Software RAID issues (was Re: Suggestions solicited, server bring up)
Ben Scott
dragonhawk at gmail.com
Sat Nov 21 18:00:20 EST 2009
On Sat, Nov 21, 2009 at 11:40 AM, Bruce Labitt
<bruce.labitt at myfairpoint.net> wrote:
> Bill, why not RAID-5? Isn't RAID-5 supposed to be ultra-reliable?
RAID 5 is not more reliable than RAID 1. Both can survive the
failure of a single physical disk; both will fail if two disks fail.
Mirror (RAID 1) is simple enough: Each logical block in the RAID
volume gets written to two identical physical disks. Effective
capacity is one disk. Either disk can be read. Read performance can
be twice a single disk (since you can interleave reads between two
physical disks). Write performance will at best be no worse than a
single disk, but in practice is often worse, because the hardware only
has one I/O channel to the disk.
RAID 5 is a stripe set with parity. You need at least three disks;
all disks are identical. Effective capacity = (number of disks minus
one) times (size of each disk). In theory, read performance can be
faster than a single disk, because you're spreading the I/O across
multiple disks. In practice, limited I/O channels (can only
read/write one disk at a time) usually mean reads aren't faster.

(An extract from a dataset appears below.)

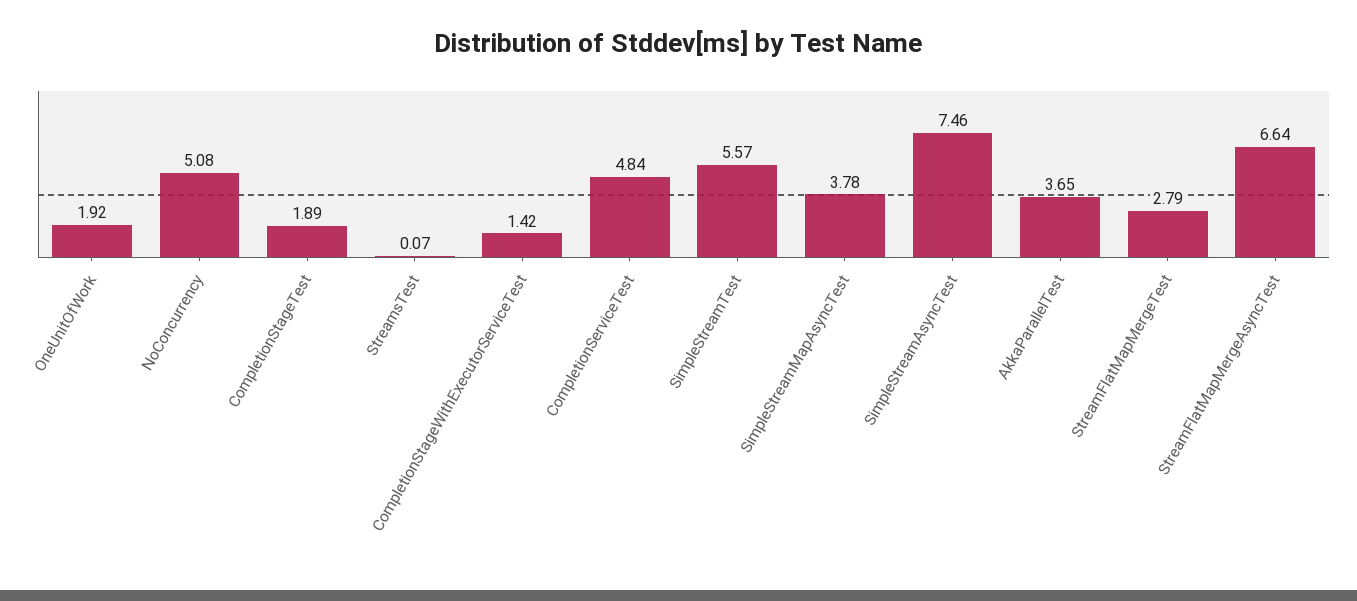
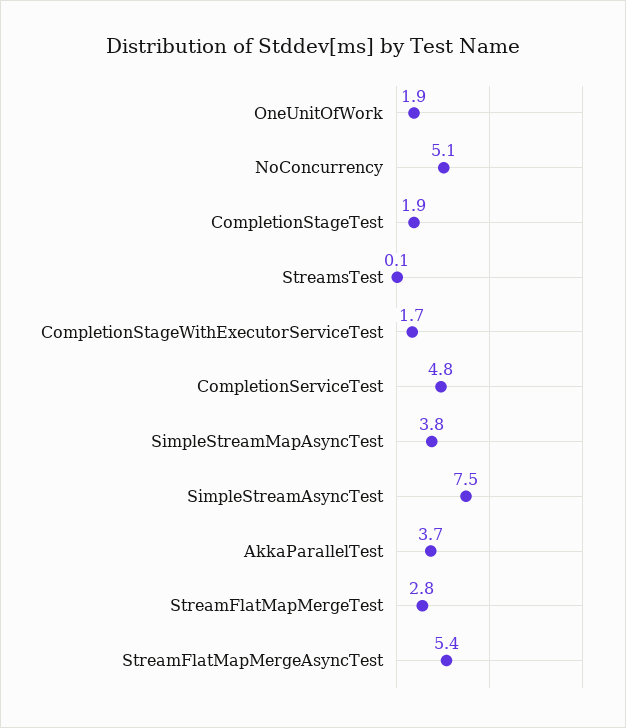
CompletionStageWithExecutorServiceTest: 1.42 -> 1.7
SimpleStreamTest: 5.57 -> none
StreamFlatMapMergeAsyncTest: 6.64 -> 5.4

Writes are usually slower. This is due to the need to generate parity
on writes. Most RAID implementations work on groups of blocks (called
"stripes"). The OS writes a block. The RAID has to read multiple
stripes, change that one block, recalculate the parity for all the
stripes, and then write the changed stripes back out again. A
controller can compensate for this with parallel I/O, a fast ASIC (to
do vector XOR in hardware), and lots of cache, but such controllers
are expensive and usually still have trouble keeping up with a single
disk.
RAID 5 made more sense back when disks are smaller. With single
disks well over a terabyte these days, the scenarios where RAID 5
makes sense are few. Most of the time, most people's data will fit on
a single mirror. If you really do need more than 2 TB or so you can
fit on a mirror, chances are you need more performance than RAID 5 can
give you. A stripe set of mirrors ("RAID 10") is typically preferred.
Rebuild time is also a concern. If your mirror (RAID 1) fails, you
replace the failed disk, and copy the good disk to the new disk. If a
RAID 5 disk fails, you have to re-read every remaining disk to
regenerate the failed disk. Especially on a cheap controller, this is
*SLOW*.
> As in hot swap disks?
Hot swap is a property of the disk controller, not the RAID level.
You can do software RAID 5 on a system that doesn't support hot swap.
A lot of modern SATA hardware support hot swap even without RAID.